Project
Functional advantage of the Placenta and Superfetation in Live-bearing Fish
Adaptation requires a phenotypic change due to selection that can be passed on to the offspring. Exploring selective forces and the evolutionary potential of traits, therefore, is fundamental to understand how the diversity of traits evolve and hence address a key challenge in evolutionary biology.
In my MSc project, I studied metabolic adaptations by quantifying the form and strength of selection acting upon body mass and resting metabolic rate and the amount of phenotypic change that is heritable. Specifically, I used individual-based data from a wild population of snow voles (Chionomys nivalis).
Now, in my PhD project, I am focusing on the evolution of complex reproductive adaptations, such as placentation and superfetation. The placenta is a highly complex structure that evolved throughout the animal kingdom and several times within the fish family Poeciliidae.
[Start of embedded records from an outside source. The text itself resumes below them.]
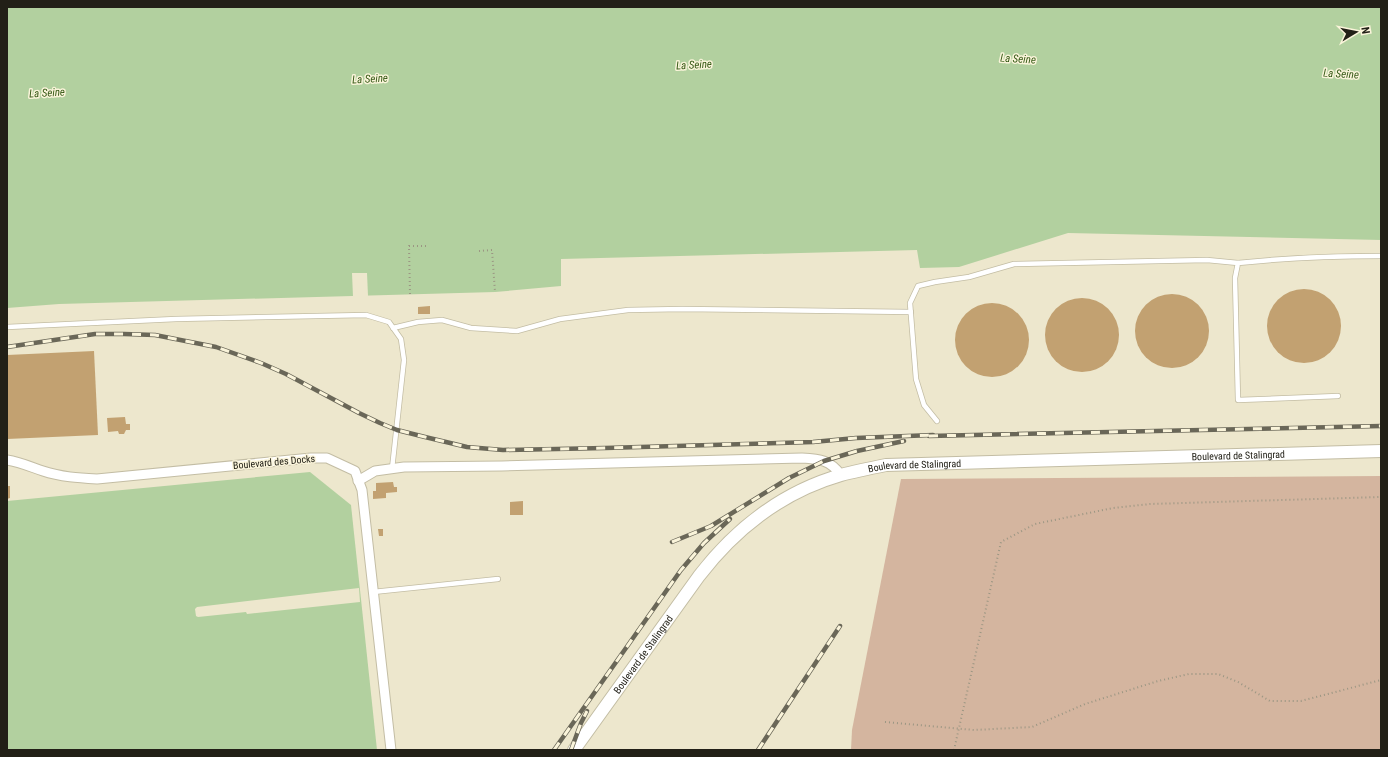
<svg xmlns="http://www.w3.org/2000/svg" width="1388" height="757" font-family="'Roboto Condensed',sans-serif">
  <style>
    .green { fill: #d4b59f }
    .water { fill: #b2d09f }
    .pier { fill: #ede7cd }
    .building { fill: #c2a171 }
    .lines { fill: none; stroke-linecap: round; stroke-linejoin: round }
    .lane-casing { stroke: #c3bda4; stroke-width: 6 }
    .street-casing { stroke: #c3bda4; stroke-width: 11 }
    .secondary-casing { stroke: #c3bda4; stroke-width: 14 }
    .path { stroke: #9b9683; stroke-width: 2; stroke-dasharray: 1 3; stroke-linecap: butt }
    .lane { stroke: #fff; stroke-width: 4.5 }
    .street { stroke: #fff; stroke-width: 9 }
    .secondary { stroke: #fff; stroke-width: 12 }
    .rail-casing { stroke: #6a6758; stroke-width: 4.5 }
    .rail { stroke: #faf4da; stroke-width: 3; stroke-dasharray: 9; stroke-linecap: butt }
    .labels { text-anchor: middle; dominant-baseline: central; stroke-width: 3; stroke-linejoin: round; paint-order: stroke }
    .street-label { font-size: 10px; fill: #222017; stroke: #faf4da }
    .water-label { font-size: 11px; font-style: italic; fill: #345814; stroke: #faf4da }
  </style>
  <rect width="100%" height="100%" fill="#ede7cd"/>
  <path class="green" d="M1381 476V750H851L852 730 901 479Z"/>
  <g class="water">
    <path d="M7 7H1381V240L1068 233 959 267 920 268 917 250 561 259V286L495 292 59 304 7 308Z"/>
    <path d="M310 472 351 505 377 750H7V501Z"/>
  </g>
  <g class="pier">
    <path d="M352 273H367L368 296 353 297Z"/>
    <path d="M359 588 360 602 247 614 246 612 198 617 196 616 195 609 197 607Z"/>
  </g>
  <g class="building">
    <circle cx="1304" cy="326" r="37"/>
    <circle cx="1172" cy="331" r="37"/>
    <circle cx="1082" cy="335" r="37"/>
    <circle cx="992" cy="340" r="37"/>
    <path d="M430 306V314H418V307Z"/>
    <path d="M94 351 98 435 7 439V355Z"/>
    <path d="M125 417 126 424H130V430H126L124 434H119L118 431 108 432 107 418Z"/>
    <path d="M393 482 394 487H397V492L386 493V498L373 499V491H376V483Z"/>
    <path d="M7 486H10V498L7 499Z"/>
    <path d="M523 501V515H510V502Z"/>
    <path d="M378 529H383V536H379Z"/>
  </g>
  <g class="lines">
    <g class="lane-casing">
      <g id="lane">
        <path d="M7 327 176 319 366 315 389 322 401 339 404 360 392 469"/>
        <path d="M393 328 418 322 442 320 471 328 517 331 560 319 628 310 682 309 911 312"/>
        <path d="M1338 396 1238 400 1235 278 1238 263C1285 258 1333 256 1381 256"/>
        <path d="M937 421 924 405 916 379 910 303 918 286 935 282 969 277 1014 264 1207 260 1238 263"/>
        <path d="M373 592 498 579"/>
      </g>
    </g>
    <g class="street-casing">
      <g id="street">
        <path d="M7 460C20 462 31 467 43 471 61 477 79 478 97 479L311 458H327L355 471 362 490 391 750"/>
        <path d="M358 481 375 471 404 467 502 466 802 458C820 459 830 460 841 475"/>
      </g>
    </g>
    <g class="secondary-casing">
      <g id="secondary">
        <path id="s1" d="M574 750 699 576C736 528 782 492 841 475 856 471 871 468 886 465L1381 451"/>
      </g>
    </g>
    <g class="path">
      <path d="M479 251 492 250 495 292"/>
      <path d="M410 294 409 246H426"/>
      <path d="M885 722 974 730 1032 727 1085 704 1158 681 1189 674H1218L1238 682 1270 701H1301L1381 680"/>
      <path d="M954 750 1001 542 1035 524 1113 508 1150 504 1381 497"/>
    </g>
    <use href="#lane" class="lane"/>
    <use href="#street" class="street"/>
    <use href="#secondary" class="secondary"/>
    <g class="rail-casing">
      <g id="rail">
        <path d="M7 347 95 334H124L155 335 216 347 261 363 286 374 359 413 380 423 397 430 425 437 467 447 503 450 605 448 813 442 856 438 933 435"/>
        <path d="M929 436 1381 426"/>
        <path d="M672 542 711 526 789 478 824 461 857 451 904 441"/>
        <path d="M554 750 681 570 704 543 730 519"/>
        <path d="M571 750 581 723 587 711"/>
        <path d="M758 750 840 626"/>
      </g>
    </g>
    <use href="#rail" class="rail"/>
  </g>
  <g class="labels">
    <g class="street-label">
      <text stroke="none"><textPath href="#s1" startOffset="790">Boulevard de Stalingrad</textPath></text>
      <text transform="translate(274 462) rotate(-5)">Boulevard des Docks</text>
      <text stroke="none"><textPath href="#s1" startOffset="466">Boulevard de Stalingrad</textPath></text>
      <text stroke="none"><textPath href="#s1" startOffset="118">Boulevard de Stalingrad</textPath></text>
    </g>
    <g class="water-label">
      <text transform="translate(1018 59) rotate(3)">La Seine</text>
      <text transform="translate(694 65) rotate(-3)">La Seine</text>
      <text transform="translate(1341 74) rotate(3)">La Seine</text>
      <text transform="translate(370 79) rotate(-3)">La Seine</text>
      <text transform="translate(47 93) rotate(-3)">La Seine</text>
    </g>
  </g>
  <rect width="1388" height="757" fill="none" stroke="#222017" stroke-width="16"/>
  <g transform="translate(1356 32) rotate(80)" stroke="#faf4da" stroke-width="3" paint-order="stroke">
  <path d="M0-3L7 15L0 10L-7 15Z" fill="#222017"/>
  <text y="-6" font-size="11" font-weight="bold" text-anchor="middle" fill="#222017">N</text>
  </g>
</svg>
Although this is indicative of a selective advantage of placentation, the causes and consequences of placental evolution remain poorly understood.
My goal is to (i) understand how locally reigning environmental conditions affects variation in placentation, superfetation and other life-history traits among natural populations of the live-bearing fish species Poeciliopsis retropinna in Costa Rica, (ii) quantify the relative importance of genes and environment in shaping this variation, (iii) to examine its consequences for body morphology, physiology, and locomotor performance during gestation, and (iv) test whether it is target of selection.
By studying the causes and consequences of variation in placentation and superfetation, my project is expected to provide an adaptive explanation for why and a mechanistic explanation for how the placenta evolved.